====== Input data
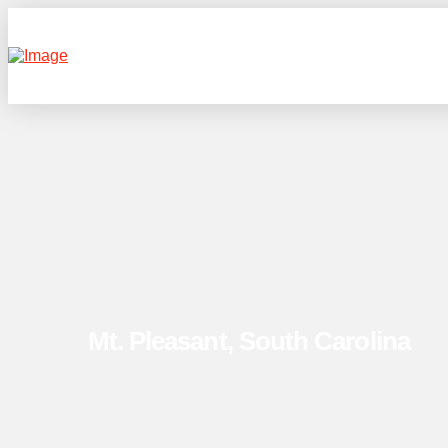
Mt. Pleasant, South Carolina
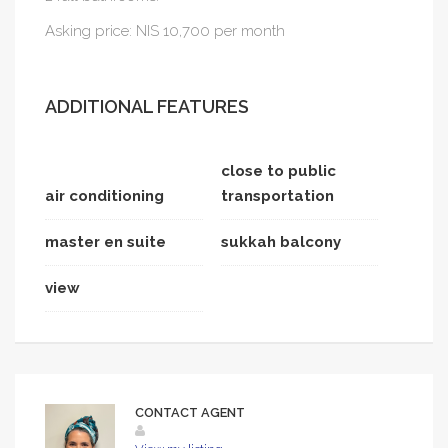
Asking price: NIS 10,700 per month
ADDITIONAL FEATURES
close to public
air conditioning
transportation
master en suite
sukkah balcony
view
CONTACT AGENT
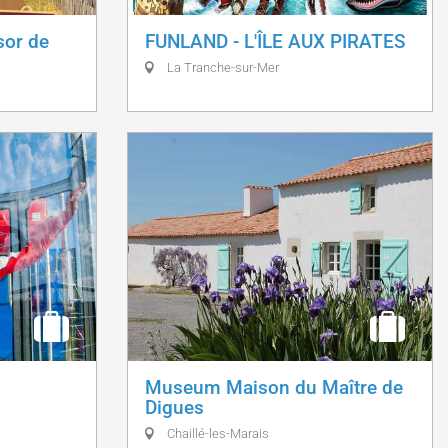
sor de
FUNLAND - L'ÎLE AUX PIRATES
La Tranche-sur-Mer
Museum Maison du Maître de
Digues
Chaillé-les-Marais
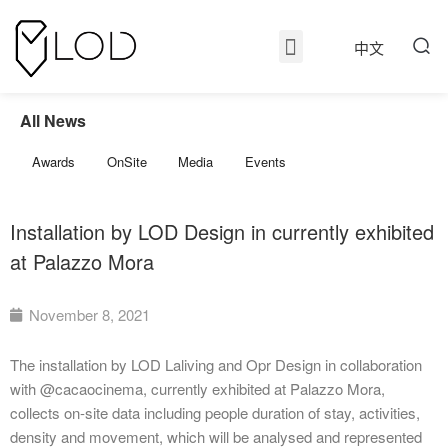
中文
All News
Awards
OnSite
Media
Events
Installation by LOD Design in currently exhibited
at Palazzo Mora
November 8, 2021
The installation by LOD Laliving and Opr Design in collaboration
with @cacaocinema, currently exhibited at Palazzo Mora,
collects on-site data including people duration of stay, activities,
density and movement, which will be analysed and represented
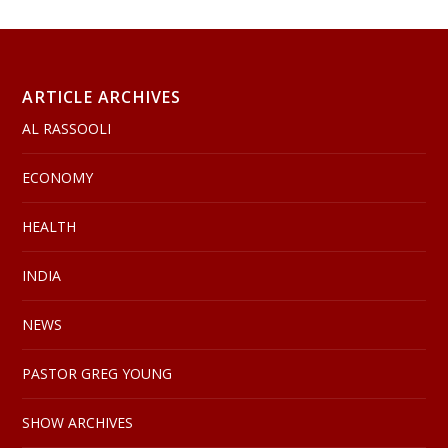
ARTICLE ARCHIVES
AL RASSOOLI
ECONOMY
HEALTH
INDIA
NEWS
PASTOR GREG YOUNG
SHOW ARCHIVES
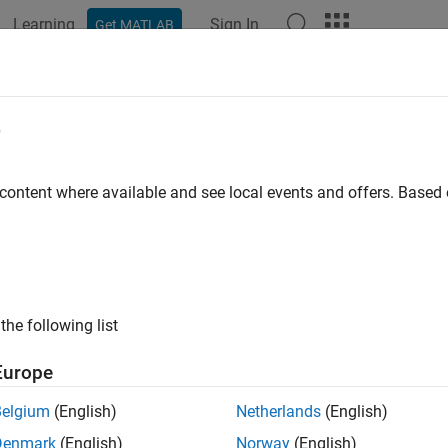
Learning
Sign In
Get MATLAB
ation
Examples
Functions
Apps
Videos
Answers
e
 content where available and see local events and offers. Base
How useful was this informat
the following list
Europe
Belgium
(English)
Netherlands
(English)
Denmark
(English)
Norway
(English)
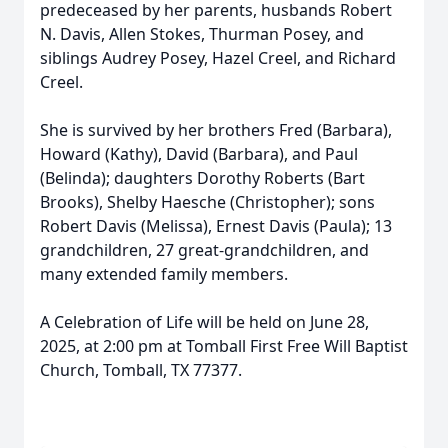
predeceased by her parents, husbands Robert
N. Davis, Allen Stokes, Thurman Posey, and
siblings Audrey Posey, Hazel Creel, and Richard
Creel.
She is survived by her brothers Fred (Barbara),
Howard (Kathy), David (Barbara), and Paul
(Belinda); daughters Dorothy Roberts (Bart
Brooks), Shelby Haesche (Christopher); sons
Robert Davis (Melissa), Ernest Davis (Paula); 13
grandchildren, 27 great-grandchildren, and
many extended family members.
A Celebration of Life will be held on June 28,
2025, at 2:00 pm at Tomball First Free Will Baptist
Church, Tomball, TX 77377.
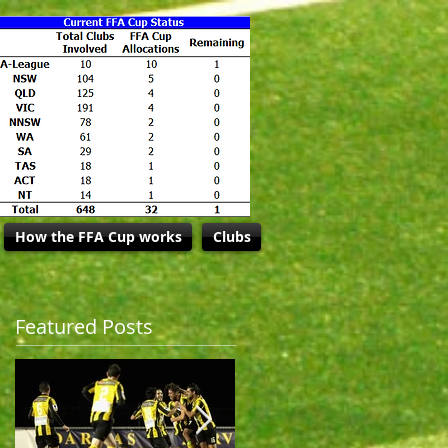
How the FFA Cup works
Clubs
Featured Posts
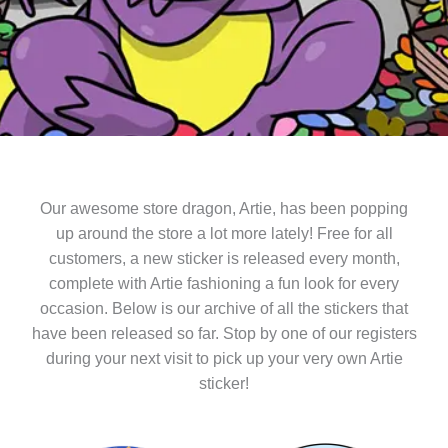
Our awesome store dragon, Artie, has been popping
up around the store a lot more lately! Free for all
customers, a new sticker is released every month,
complete with Artie fashioning a fun look for every
occasion. Below is our archive of all the stickers that
have been released so far. Stop by one of our registers
during your next visit to pick up your very own Artie
sticker!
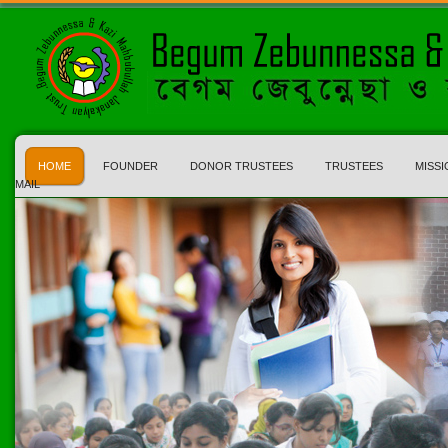
HOME
FOUNDER
DONOR TRUSTEES
TRUSTEES
MISSI
MAIL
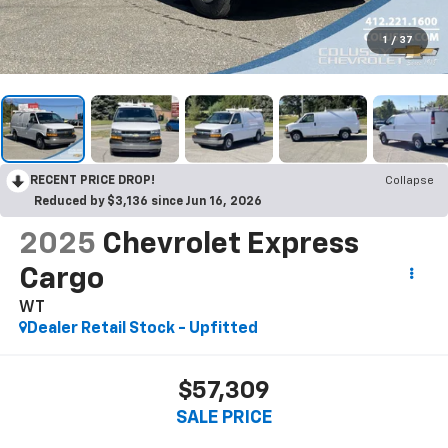
1
/
37
RECENT PRICE DROP!
Collapse
Reduced by $3,136 since Jun 16, 2026
2025
Chevrolet Express
Cargo
WT
Dealer Retail Stock - Upfitted
$57,309
SALE PRICE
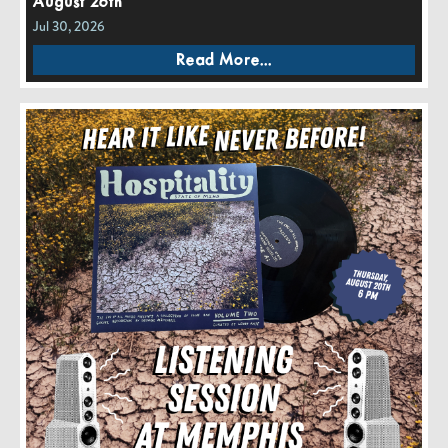
August 26th
Jul 30, 2026
Read More...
============
### Exercise
Copy the entries again from their first line through the line with "SHOW ARCHIVES", switching "Palazzo Mora" to "Palazzo Grassi" and leaving everything else unchanged. Leave the pictures out of your answer.

### Response
Mt. Pleasant, South Carolina
Asking price: NIS 10,700 per month
ADDITIONAL FEATURES
close to public
air conditioning
transportation
master en suite
sukkah balcony
view
CONTACT AGENT
sor de
FUNLAND - L'ÎLE AUX PIRATES
La Tranche-sur-Mer
Museum Maison du Maître de
Digues
Chaillé-les-Marais
中文
All News
Awards
OnSite
Media
Events
Installation by LOD Design in currently exhibited
at Palazzo Grassi
November 8, 2021
The installation by LOD Laliving and Opr Design in collaboration
with @cacaocinema, currently exhibited at Palazzo Grassi,
collects on-site data including people duration of stay, activities,
density and movement, which will be analysed and represented
ARTICLE ARCHIVES
AL RASSOOLI
ECONOMY
HEALTH
INDIA
NEWS
PASTOR GREG YOUNG
SHOW ARCHIVES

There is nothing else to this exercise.